Things to look for in a good trade:
- Liquidity — high liquidity allows you to enter and exit a stock at a good price.
- Volatility — measures the expected daily price range. More volatility means greater profit or loss. Try to stay away from options higher than 40–50% implied volatility.
- Volume — high volume indicates a lot of interest in a stock. An increase in a stock’s volume is often an indicator of a price jump up or down.
Step Four — Keep a Trade Journal
Review. Review. Review. Keep a trade journal of all your trades and include details of your entries, exits, results, and the reasons why you did what you did. To improve your strategy you need to be able to go back and analyze your trades for the week.
What went right? What went wrong? What should you have done differently? How were you feeling? Were you distracted?
A trade journal can highlight your strengths and weaknesses as a trader and pinpoints the areas you need to improve. Stay accountable and diligently record every trade.
Becoming a successful day trader comes down to developing your own trading style, setting rules for yourself, and sticking to them.
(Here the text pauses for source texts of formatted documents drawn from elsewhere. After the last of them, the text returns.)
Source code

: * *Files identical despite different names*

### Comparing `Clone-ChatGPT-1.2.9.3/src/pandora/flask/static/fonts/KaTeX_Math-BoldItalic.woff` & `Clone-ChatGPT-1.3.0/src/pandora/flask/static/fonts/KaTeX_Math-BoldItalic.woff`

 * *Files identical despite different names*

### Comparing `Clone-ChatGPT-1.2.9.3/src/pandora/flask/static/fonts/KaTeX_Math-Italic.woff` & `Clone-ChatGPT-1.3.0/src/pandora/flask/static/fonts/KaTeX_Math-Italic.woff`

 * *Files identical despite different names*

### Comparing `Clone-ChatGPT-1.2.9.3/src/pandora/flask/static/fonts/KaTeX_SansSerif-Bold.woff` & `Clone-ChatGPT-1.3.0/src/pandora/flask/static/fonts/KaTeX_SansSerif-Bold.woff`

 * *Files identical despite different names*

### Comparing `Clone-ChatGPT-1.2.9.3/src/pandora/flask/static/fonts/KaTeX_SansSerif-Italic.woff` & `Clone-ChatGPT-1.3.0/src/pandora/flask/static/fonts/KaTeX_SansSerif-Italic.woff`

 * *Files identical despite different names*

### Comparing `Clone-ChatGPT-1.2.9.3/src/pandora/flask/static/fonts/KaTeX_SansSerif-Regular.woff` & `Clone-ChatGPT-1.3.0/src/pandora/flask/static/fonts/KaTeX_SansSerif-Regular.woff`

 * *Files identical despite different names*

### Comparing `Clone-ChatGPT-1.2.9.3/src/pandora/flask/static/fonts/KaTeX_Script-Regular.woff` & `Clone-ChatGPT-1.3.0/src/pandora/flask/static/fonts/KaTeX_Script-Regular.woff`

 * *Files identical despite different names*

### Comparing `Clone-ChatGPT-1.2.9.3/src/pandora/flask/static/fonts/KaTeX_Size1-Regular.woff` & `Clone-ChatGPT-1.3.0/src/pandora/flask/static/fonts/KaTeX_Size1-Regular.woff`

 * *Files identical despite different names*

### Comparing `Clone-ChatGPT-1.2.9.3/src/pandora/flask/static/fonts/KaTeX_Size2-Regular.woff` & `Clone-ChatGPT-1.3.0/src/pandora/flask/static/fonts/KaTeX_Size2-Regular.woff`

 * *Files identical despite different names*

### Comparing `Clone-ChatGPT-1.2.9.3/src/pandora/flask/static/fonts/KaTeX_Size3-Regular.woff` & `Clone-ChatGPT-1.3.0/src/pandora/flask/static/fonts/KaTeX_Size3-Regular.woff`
The thing that nobody tells you is that there’s no ‘magic sauce’, no one thing that is going to make you profitable 100% of the time. There is no fast track to success and why should there be? Being a day trader is one of the rare professions where you have every freedom you’ve ever desired. Not even the sky’s the limit to what you could earn. But this takes effort, patience, focus, and diligence. Take your time to study the market, and work on developing your own personalized day trading strategy that fits you — that’s all the difference.